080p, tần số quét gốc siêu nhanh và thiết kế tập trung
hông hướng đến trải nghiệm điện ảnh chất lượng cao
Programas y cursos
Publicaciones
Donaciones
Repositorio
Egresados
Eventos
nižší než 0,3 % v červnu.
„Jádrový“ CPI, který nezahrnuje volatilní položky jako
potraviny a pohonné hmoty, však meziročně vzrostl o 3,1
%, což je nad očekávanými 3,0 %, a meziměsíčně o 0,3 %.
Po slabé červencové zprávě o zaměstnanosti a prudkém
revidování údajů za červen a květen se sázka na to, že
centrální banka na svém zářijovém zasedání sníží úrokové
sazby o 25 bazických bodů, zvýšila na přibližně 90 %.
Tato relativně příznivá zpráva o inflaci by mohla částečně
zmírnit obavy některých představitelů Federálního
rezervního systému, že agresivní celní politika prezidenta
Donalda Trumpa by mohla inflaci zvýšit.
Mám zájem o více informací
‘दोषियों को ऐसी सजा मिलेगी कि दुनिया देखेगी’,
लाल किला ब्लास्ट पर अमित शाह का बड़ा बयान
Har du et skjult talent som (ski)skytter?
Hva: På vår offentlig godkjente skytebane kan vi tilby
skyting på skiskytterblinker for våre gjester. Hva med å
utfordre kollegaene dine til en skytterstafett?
-------
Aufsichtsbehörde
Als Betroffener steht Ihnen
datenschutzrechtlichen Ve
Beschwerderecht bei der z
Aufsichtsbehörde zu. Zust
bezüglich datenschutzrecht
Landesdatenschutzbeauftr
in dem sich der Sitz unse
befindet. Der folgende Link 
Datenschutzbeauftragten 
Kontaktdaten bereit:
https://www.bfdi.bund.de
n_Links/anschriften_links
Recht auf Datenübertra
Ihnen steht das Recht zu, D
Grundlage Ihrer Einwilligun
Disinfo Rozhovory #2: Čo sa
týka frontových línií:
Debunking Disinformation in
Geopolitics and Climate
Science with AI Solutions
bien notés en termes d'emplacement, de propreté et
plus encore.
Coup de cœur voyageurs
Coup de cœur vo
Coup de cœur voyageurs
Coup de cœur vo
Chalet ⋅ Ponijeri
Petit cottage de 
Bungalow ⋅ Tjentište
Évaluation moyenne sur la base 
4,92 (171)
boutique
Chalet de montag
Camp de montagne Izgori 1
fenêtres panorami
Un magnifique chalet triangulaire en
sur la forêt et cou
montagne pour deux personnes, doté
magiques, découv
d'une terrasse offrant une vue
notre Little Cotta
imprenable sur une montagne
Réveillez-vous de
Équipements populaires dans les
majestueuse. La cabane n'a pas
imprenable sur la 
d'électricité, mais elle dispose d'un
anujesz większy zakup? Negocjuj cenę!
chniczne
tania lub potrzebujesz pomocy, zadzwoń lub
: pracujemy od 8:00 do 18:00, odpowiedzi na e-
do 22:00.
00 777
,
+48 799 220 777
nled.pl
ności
-------
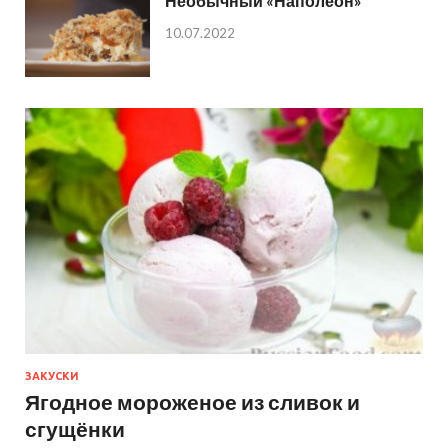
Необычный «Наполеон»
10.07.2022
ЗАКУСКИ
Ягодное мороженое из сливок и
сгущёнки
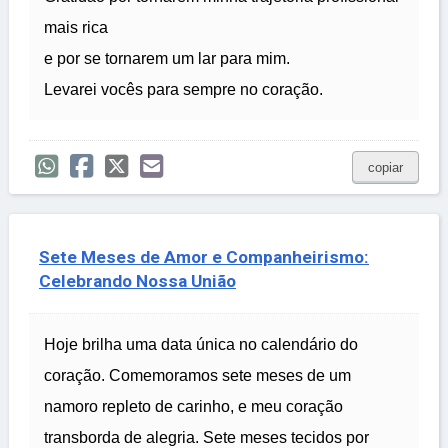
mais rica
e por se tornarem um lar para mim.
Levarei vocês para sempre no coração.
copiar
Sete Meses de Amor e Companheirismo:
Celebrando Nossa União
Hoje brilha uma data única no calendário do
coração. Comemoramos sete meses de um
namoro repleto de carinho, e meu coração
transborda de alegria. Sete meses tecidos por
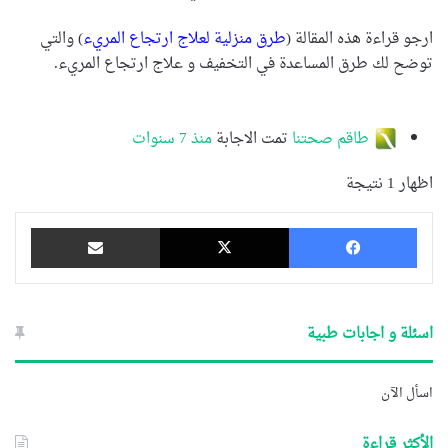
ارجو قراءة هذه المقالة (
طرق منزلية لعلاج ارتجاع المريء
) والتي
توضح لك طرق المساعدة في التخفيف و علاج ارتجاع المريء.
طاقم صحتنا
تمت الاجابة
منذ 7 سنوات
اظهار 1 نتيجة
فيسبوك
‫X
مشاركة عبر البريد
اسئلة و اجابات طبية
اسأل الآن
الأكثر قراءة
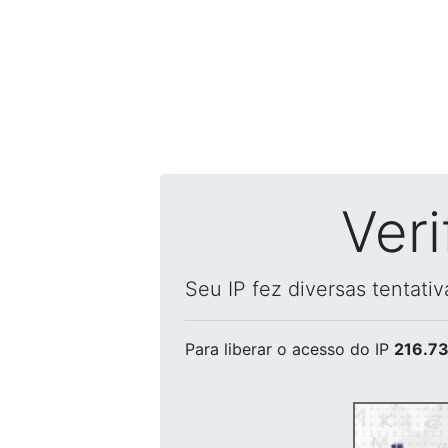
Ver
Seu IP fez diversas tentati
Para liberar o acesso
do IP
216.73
-------
● TO-DO ITEM
Report how many lines of the data above contain the string "ارتجاع", matching case exactly, and give only the number.

● RESPONSE
2